What quality control measures are in place to force schools to close or reduce class sizes? If there comes a day when every residency program is filled to 100% capacity and you still have hundreds of grads who don't match, then you could blame all the schools collectively but it'd be hard to force a small handful of them to take corrective action and let the other ones go unscathed.

While there are valid criticisms of schools with large enrollments like LECOM and VCOM, it would be difficult for a state board of education to make a conclusive determination that a particular school needs to close or reduce class size because it is "flooding the system" with too many graduates.
 
What quality control measures are in place to force schools to close or reduce class sizes? If there comes a day when every residency program is filled to 100% capacity and you still have hundreds of grads who don't match, then you could blame all the schools collectively but it'd be hard to force a small handful of them to take corrective action and let the other ones go unscathed.

While there are valid criticisms of schools with large enrollments like LECOM and VCOM, it would be difficult for a state board of education to make a conclusive determination that a particular school needs to close or reduce class size because it is "flooding the system" with too many graduates.
Those school that can't find jobs for its graduates will be sanctioned.

Pharmacy and law schools are already decreasing their class sizes.
 
EDIT: I take back what I said. I dug further, and OP is right. That was the BCOM dean.

Wow.
 
Yeah, that's messed up.

See bold:

Dear Mr. Crosby:

I am writing to you to urge the AOA to take immediate action in the interest of the profession. As a practicing osteopathic physician for over 20 years and a former AOA health policy fellow, it is clear to me that osteopathic medicine in the Untied States is in serious jeopardy and, unless we act now, it will not survive the upcoming challenges to the American health care system.
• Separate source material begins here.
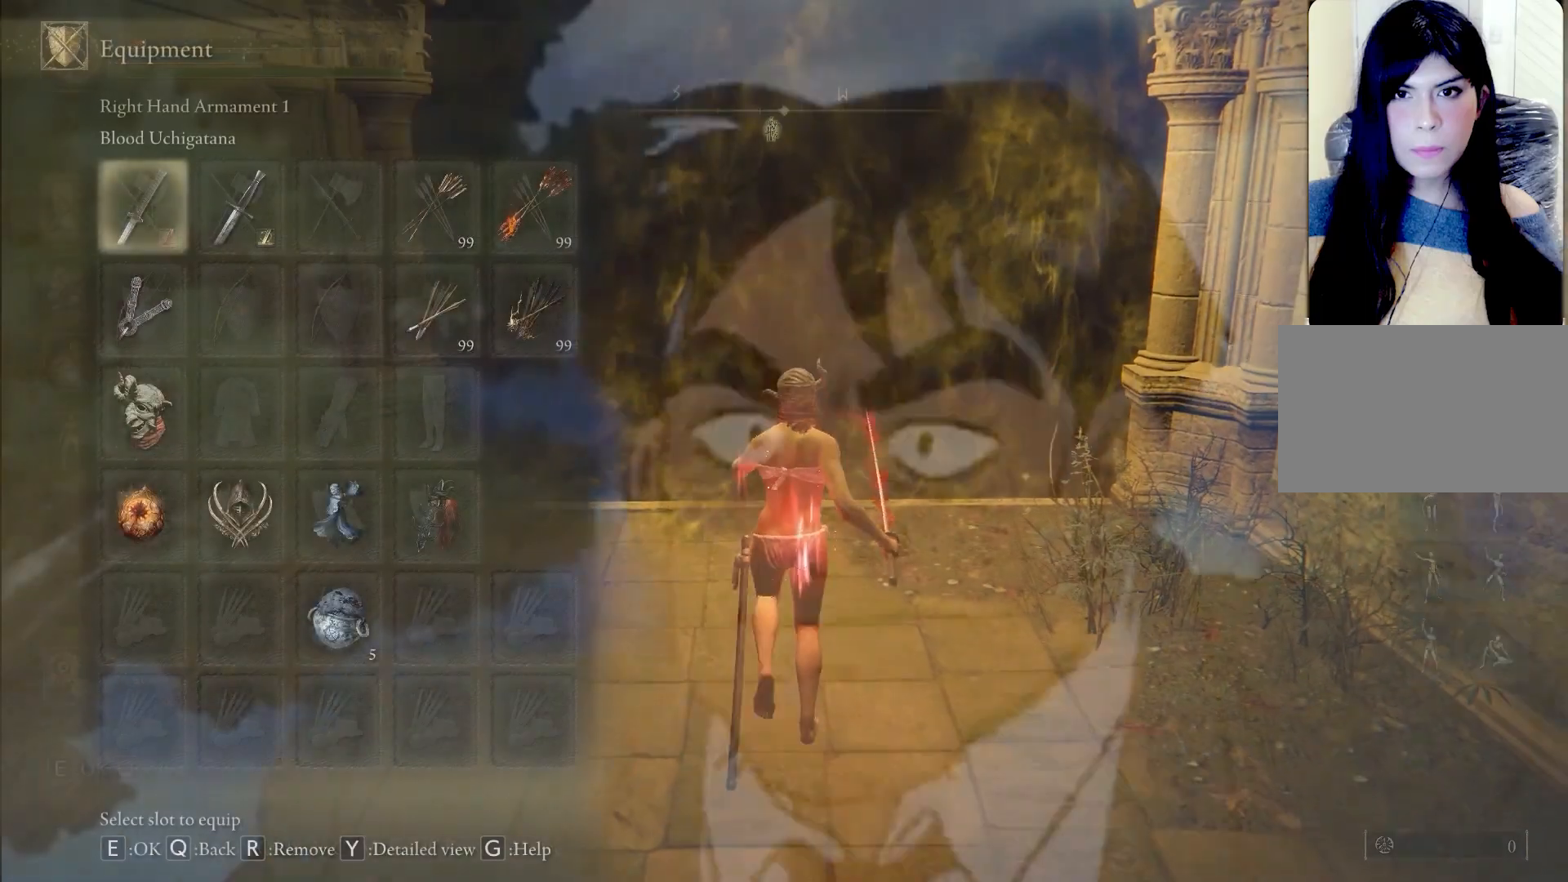
Gameplay with keyboard and mouse; each line is a JSON object with the keys and mouse buttons held at the frame after it. "events" lists presses ("down") and releases ("up") of "1", "2", "3", "4", "5", "a", "alt", "b", "c", "ctrl", "d", "e", "f", "g", "q", "r", "s", "shift", "space", "t", "tab", "tilde", "v", "w", "x", "z", "mouse_left", "mouse_wheel", "mouse_right", "mouse_mb4" and "mouse_mb5" between this image and that frame as [ms after this image, input, new state], when the widget could be followed in between. "mouse_left", "mouse_wheel", "mouse_right", "mouse_mb4", "mouse_mb5" = the "left", "wheel", "right", "mb4", "mb5" buttons of the "mouse" list. No other keys are recorded. "wheel" means that the mouse wheel is clicked or scrolled. Mouse movement is not recorded.
{"keys": ["g"], "mouse": [], "events": [[100, "e", "up"], [300, "g", "down"], [383, "g", "up"], [483, "g", "down"]]}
The recent initiative by Ms. Pletz at KCUMB is a poignant illustration of how close we are to a precipice that, if crossed, may end my profession. Although the issuance of a combined DO/MD degree at a single institution would set a dangerous precedent, the issues identified by Ms. Pletz are nevertheless real and should not be discounted.

COCA and the AOA, through its silence, have allowed irresponsible growth of osteopathic medical education without adequate clinical training at either the undergraduate or postgraduate levels. While allopathic schools hesitate to increase class sizes by 10% over 5 year periods, some osteopathic colleges have increased enrollment by more than 50% over one year in areas where there is a paucity of existing clerkship opportunities. Osteopathic colleges have opened numerous branch campuses, at high levels of enrollment, while barely graduating inaugural classes from the home schools. COCA accredited the first for-profit medical school in the United States in nearly a century without well-publicized and open debate and without a clearly defined rationale for the economic model. Putting aside Rocky Vista University, there is no credible for-profit medical school in the industrialized world. The vast majority of osteopathic graduates enter ACGME residency training, but there is no organized mechanism for them to return to the profession as program directors, DME’s and deans, thus perpetuating the vicious cycle of ever decreasing OGME opportunities. Category 1 osteopathic CME is so restrictive in design that is a constant source of difficulty and frequently cited as yet another reason for our graduates to leave the organized profession. Concurrently, the AAMC has called for a 30% increase in allopathic class sizes, clerkship opportunities are limited or bought and paid-for by third-world for-profits and CMS has not increased funding for residency training beyond 1997 levels. Ore economy is in its worst condition since the Great Depression and political health care reform proposals continue to limit reimbursement, decrease services and limit technology and innovation as the number of ill and elderly climb to record levels. We are fixated on primary care to the exclusion of specialties, while nurses, technician and other allied health professionals deliver the same care without well-demonstrated differences in morbidity and mortality.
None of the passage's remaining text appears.